本文抜粋:
__________
この映画を見る者は斉加氏の同名書を読むべきだし、また映画の解説パンフをも読むべきだろう。
映画では「匿名」化された人物の一人ひとりが、同書では実名を挙げて記載されていることや、地方都市の首長たる松浦何某のその後の「敗北宣言」を同書では挙げてはいるものの、映画では取り扱っていないことを考えてみても、映画は書籍とは異なりソフトランディングさせているようにも思える。

映画のパンフで白井聡氏は「愛国心はならず者の最後の逃げ場」というサミュエル・ジョンソンの言葉を援用し、「愛国心は劣等感に苛まれ者の最後の逃げ場」とまで喝破した。
全くその通りだと思う。
彼らが繰り返す「反日」や「自虐」という言葉は、実は彼らが最も恐れる自らのアイデンティの崩壊を他罰によって回復しようとする手っ取り早い方法であると。そんなことは、おそらくは彼ら「以外」の者たちは誰もが知るところのものだ。

しかし、このような一部の人間を外部化してしまっては、思考方法が彼らと同じになってしまう。彼らを「反知性主義」者として追い込むことは簡単なことだ。しかし、それをしてしまっては遂行矛盾に陥ってしまう。では、どのように彼らに対峙すべきなのか。

「政治は教育に介入すべきではない」と言う。
そうだろうか。
政治が教育に口を出すのはいつものことで、教育のあり方は政治そのものだ。
__________
課題:
**a.** 本文抜粋に名前が出てくる人物を、本文の表記のまますべて挙げよ。
**b.** 次の(i)〜(iii)がそれぞれ本文抜粋と合っているかを「はい」か「いいえ」で答え、根拠となる本文の語句をそのまま引用せよ。
(i) 映画で匿名にされた人物は、書籍では実名で書かれている。
(ii) 松浦何某の「敗北宣言」は映画でも扱われている。
(iii) 筆者は、政治が教育に口を出すのはまれなことだと述べている。
**c.** 本文抜粋の「彼らが繰り返す「反日」や「自」から「うに彼らに対峙すべきなのか。」までを、両端を含めて一字も変えずに書き写せ。

データ部分:
__________
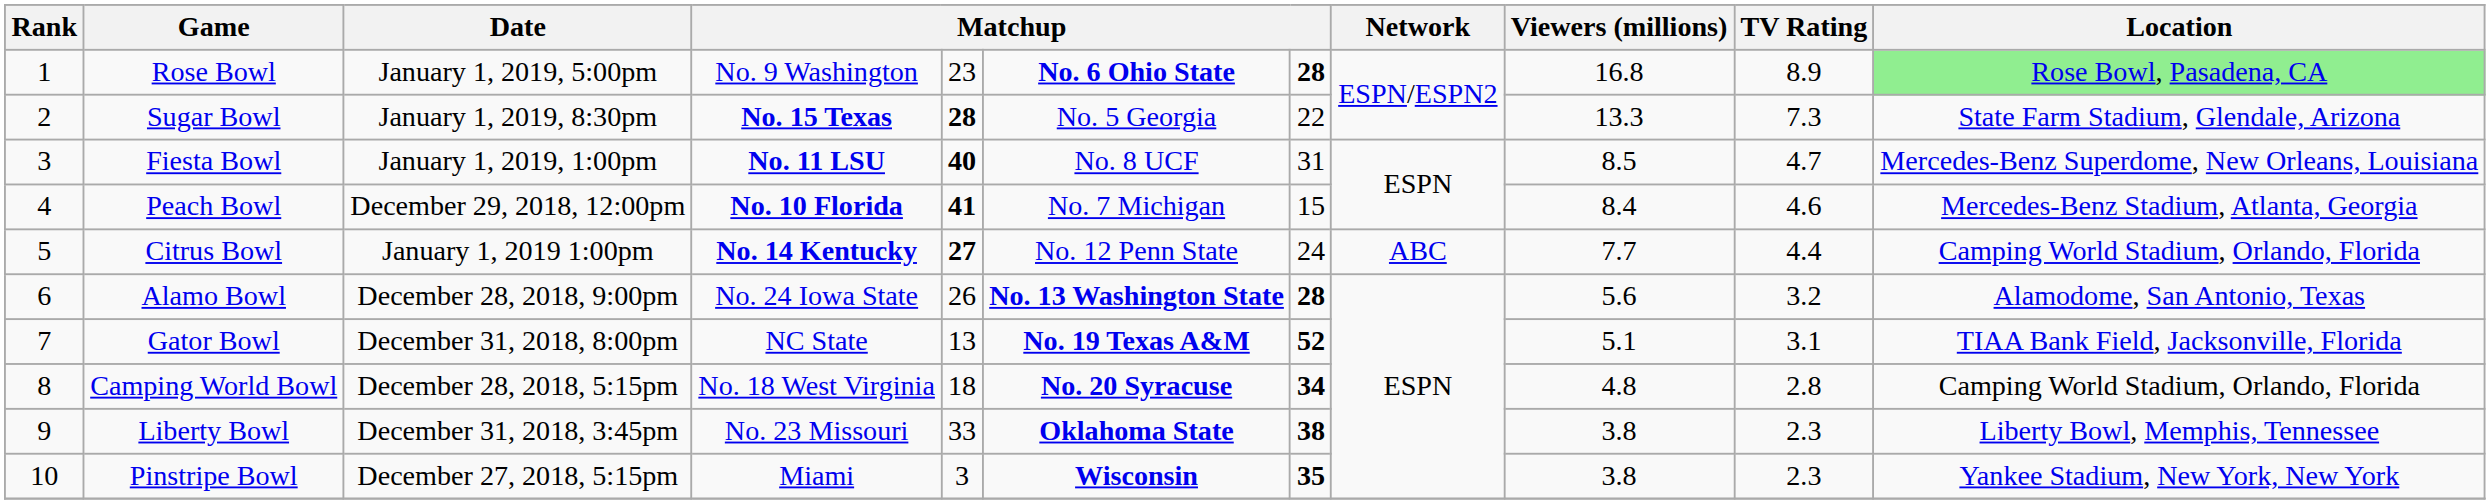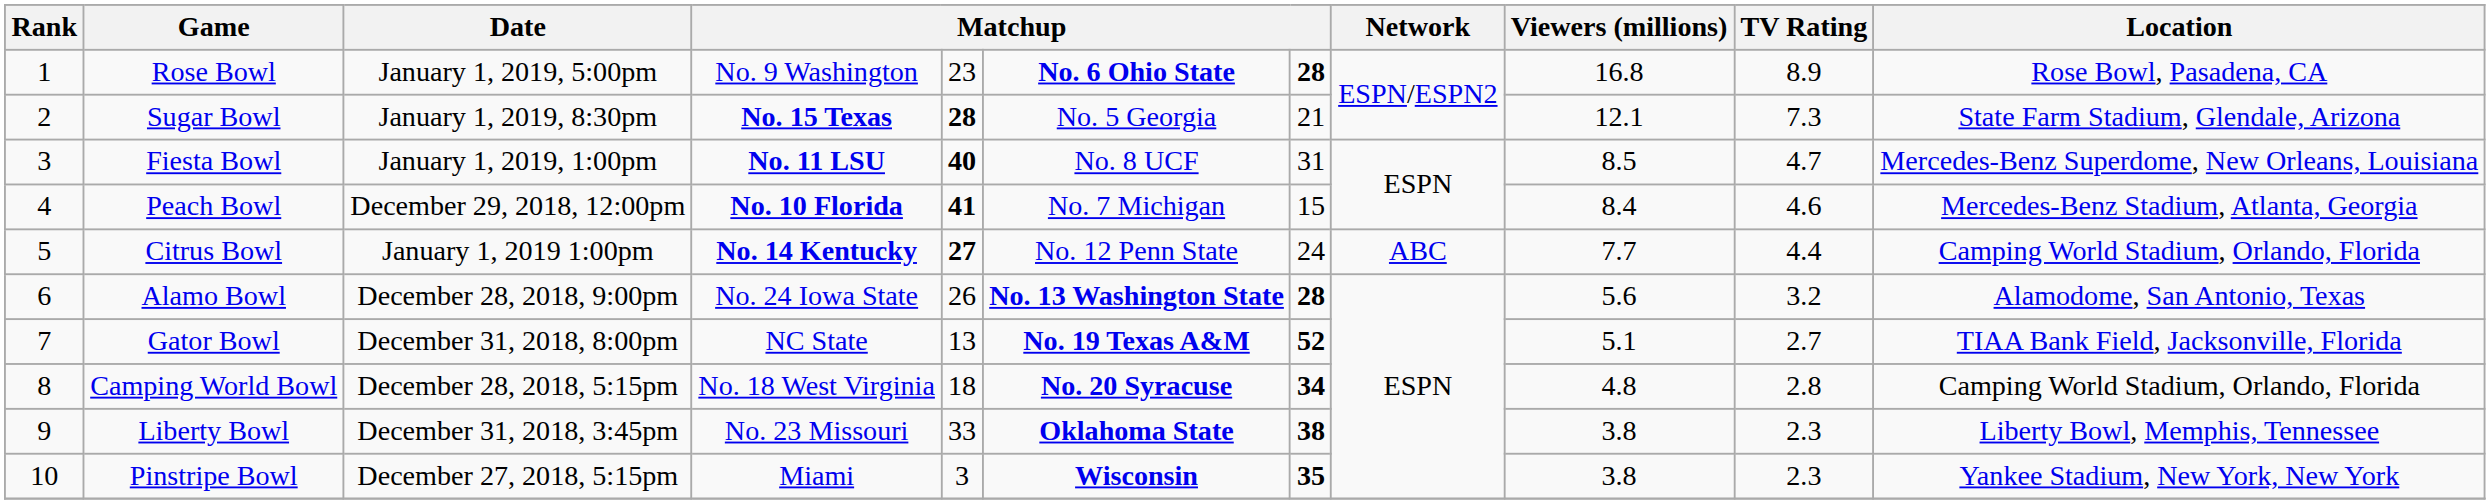Rose Bowl | Location: lightgreen background -> no background
Sugar Bowl | column 7: 22 -> 21
Sugar Bowl | Viewers (millions): 13.3 -> 12.1
Gator Bowl | TV Rating: 3.1 -> 2.7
__________
解答:
**a.** 斉加氏、松浦何某、白井聡氏、サミュエル・ジョンソン

**b.**
(i) はい。「映画では「匿名」化された人物の一人ひとりが、同書では実名を挙げて記載されている」
(ii) いいえ。「映画では取り扱っていない」
(iii) いいえ。「政治が教育に口を出すのはいつものことで」

**c.**
彼らが繰り返す「反日」や「自虐」という言葉は、実は彼らが最も恐れる自らのアイデンティの崩壊を他罰によって回復しようとする手っ取り早い方法であると。そんなことは、おそらくは彼ら「以外」の者たちは誰もが知るところのものだ。

しかし、このような一部の人間を外部化してしまっては、思考方法が彼らと同じになってしまう。彼らを「反知性主義」者として追い込むことは簡単なことだ。しかし、それをしてしまっては遂行矛盾に陥ってしまう。では、どのように彼らに対峙すべきなのか。